Use Motion “Realism is important. Ducks or geese don’t just bob on a pond or sit still in a field. Use a jerk cord, flag or whatever devices you prefer,” he says. How much flagging or whether to use a robo duck is a matter of feel. “This takes experience,” says Wayne, “but you can speed up your learning curve by observing ducks throughout the season and tailoring your spread to the size and makeup they’re doing naturally. You’re simply trying to look like the real thing. Sometimes we forget that.”
Tell Ducks What They Want to Hear Wayne says, “Because of my occupation I get to hunt a lot. I know how pressured they are and how much calling they want to hear.” He explains this changes as the season progresses and as cold air pushes fresh ducks and geese south. The only way to learn this is to watch, listen and allow the waterfowl to tell you what they want to hear.

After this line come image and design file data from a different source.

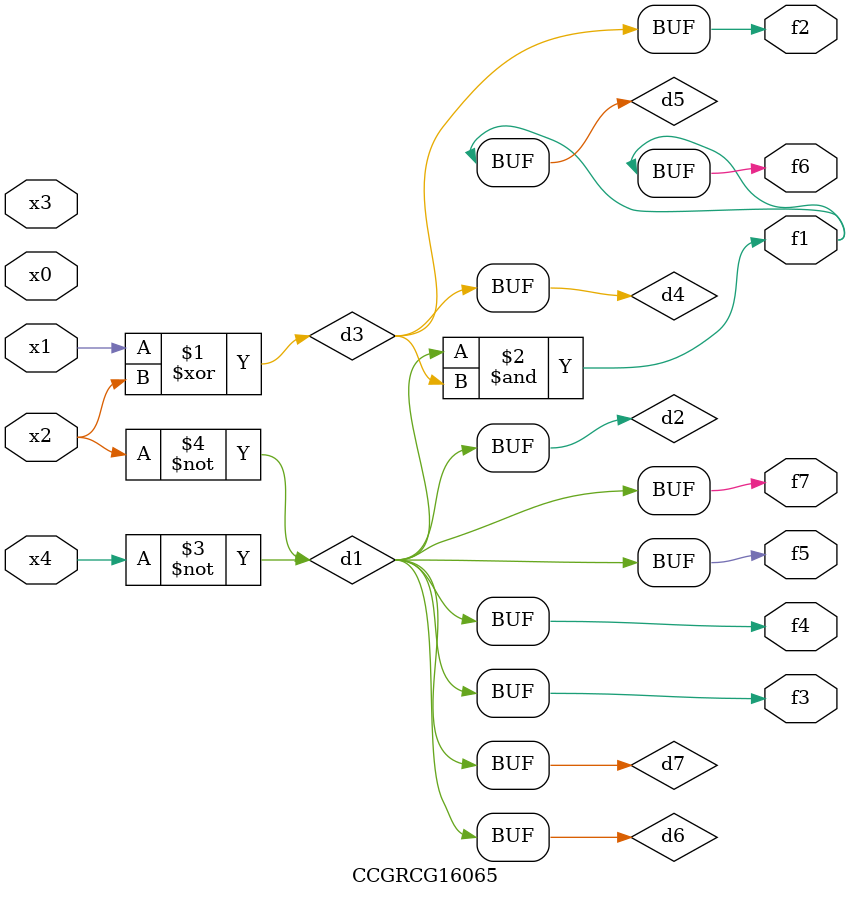
<source format=v>
module CCGRCG16065(
	input x0, x1, x2, x3, x4,
	output f1, f2, f3, f4, f5, f6, f7
);

	wire d1, d2, d3, d4, d5, d6, d7;

	not (d1, x4);
	not (d2, x2);
	xor (d3, x1, x2);
	buf (d4, d3);
	and (d5, d1, d3);
	buf (d6, d1, d2);
	buf (d7, d2);
	assign f1 = d5;
	assign f2 = d4;
	assign f3 = d7;
	assign f4 = d7;
	assign f5 = d7;
	assign f6 = d5;
	assign f7 = d7;
endmodule

</source>
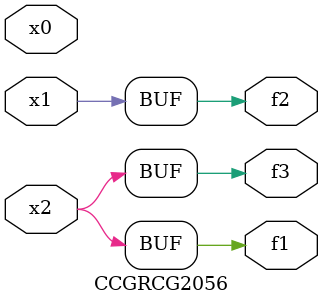
<source format=v>
module CCGRCG2056(
	input x0, x1, x2,
	output f1, f2, f3
);
	assign f1 = x2;
	assign f2 = x1;
	assign f3 = x2;
endmodule

</source>
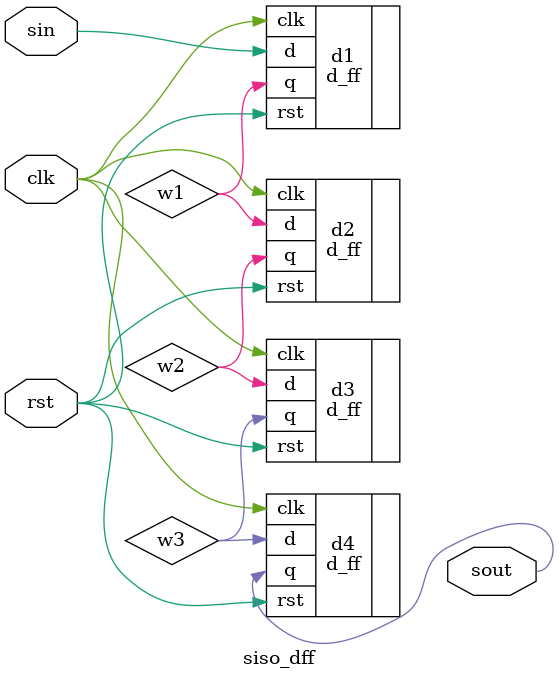
<source format=v>
`include "d_ff.v"
module siso_dff(sin , clk ,rst , sout);
	 input sin , clk, rst;
	 output  sout;
	 wire w1 , w2 , w3 ;
	 
	 d_ff d1(.d(sin), .clk(clk) , .rst(rst) , .q(w1));
	 d_ff d2(.d(w1), .clk(clk) , .rst(rst) , .q(w2));
	 d_ff d3(.d(w2), .clk(clk) , .rst(rst) , .q(w3));
	 d_ff d4(.d(w3), .clk(clk) , .rst(rst) , .q(sout));
	
	
endmodule	



</source>
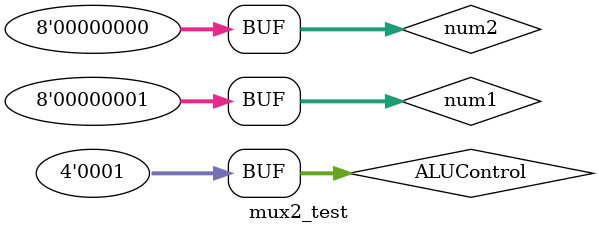
<source format=sv>
module mux2_test();
	logic [7:0] num1;
	logic [7:0] num2;
	logic [3:0] ALUControl;
	logic [7:0] result;

	
	mux2 #(8) DUT(num1, num2, ALUControl[0], result);

	
	initial begin 
		ALUControl = 0;
		num1 = 0;
		num2 = 1;
		assert(result == 0);
	
		#10
		num1 = 1;
		assert(result == 1);
		
		#10 
		num2 = 0;
		assert(result == 1);
	
	
		ALUControl = 1;
		assert(result == 0);
		
		#10
		num1 = 0;
		num2 = 1;
		assert(result == 1);
	
		#10
		num1 = 1;
		assert(result == 1);
		
		#10 
		num2 = 0;
		assert(result == 0);
	
	end
	
endmodule 
</source>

What Call Should Every Hunter Have? I joke that Phil Robertson, aka “Duck Commander,” once said, “I would only pay $150 for a duck call if after I called ducks and killed them with it, I could turn the call around and suck the feathers off the duck.” Wayne laughs and explains that every duck hunter should have a double-reed duck call that “sounds ducky.” For geese he says to start with a flute call and a short-reed call and “talk to other hunters where you go.” You can start learning to use these calls by listening to recordings, but go and hear the real thing down at a local marsh or pond in a public park. Finally, go to an outdoor show and seek out the guys in the booths selling duck calls. He says, “They’ll diagnose you pretty fast for the small price of a new call.”